Wait… Peugeot Made Coffee Grinders?! Yes and pepper mills and sewing machines- it was interesting to learn about Peugot. Before becoming one of Europe’s most iconic car brands, Peugeot was a powerhouse of everything. The museum starts at the very beginning, with the original 1810 workshop and early inventions that shaped French daily life long before motors ever entered the picture.


When we visited Riga in Latvia we didn't expect to visit another car museum but tucked away in the suburbs of Riga lies one of Europe’s most unexpectedly amazing car museums: the Riga Motor Museum.


The museum is organized chronologically, so your visit starts with the dawn of motoring—early 1900s contraptions that look more like horseless carriages than cars. These wooden-wheeled wonders are jaw-dropping in their simplicity and charm.

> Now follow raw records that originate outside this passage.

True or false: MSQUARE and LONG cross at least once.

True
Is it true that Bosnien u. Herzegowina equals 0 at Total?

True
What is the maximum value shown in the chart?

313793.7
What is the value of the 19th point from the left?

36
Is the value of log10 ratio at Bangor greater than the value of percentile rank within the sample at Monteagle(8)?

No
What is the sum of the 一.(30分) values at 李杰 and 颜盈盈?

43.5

Then, as you ascend through the floors, time moves forward—into the elegant 1930s, the practical post-war era, the boom of the 50s and 60s, and right through to modern supercars and concept designs.

Each exhibit includes multimedia displays, restored footage, and interactive features. It's not just about standing and staring—it's about hearing the engines, reading the headlines, and feeling the eras come alive.


What makes this museum unique is its focus on soviet automotive history. You won’t find this kind of collection anywhere else in Europe.

  • The ZIL-115 armored limousine used to transport Soviet leaders.

  • Stalin’s personal limousine, eerily displayed under dramatic lighting.

  • Experimental prototypes and government-only models that once symbolized power and secrecy.

  • Even a "Brezhnev-crashed" car, complete with a theatrical reenactment of the accident!


To get here we caught an uber as public transport wasn't an easy option.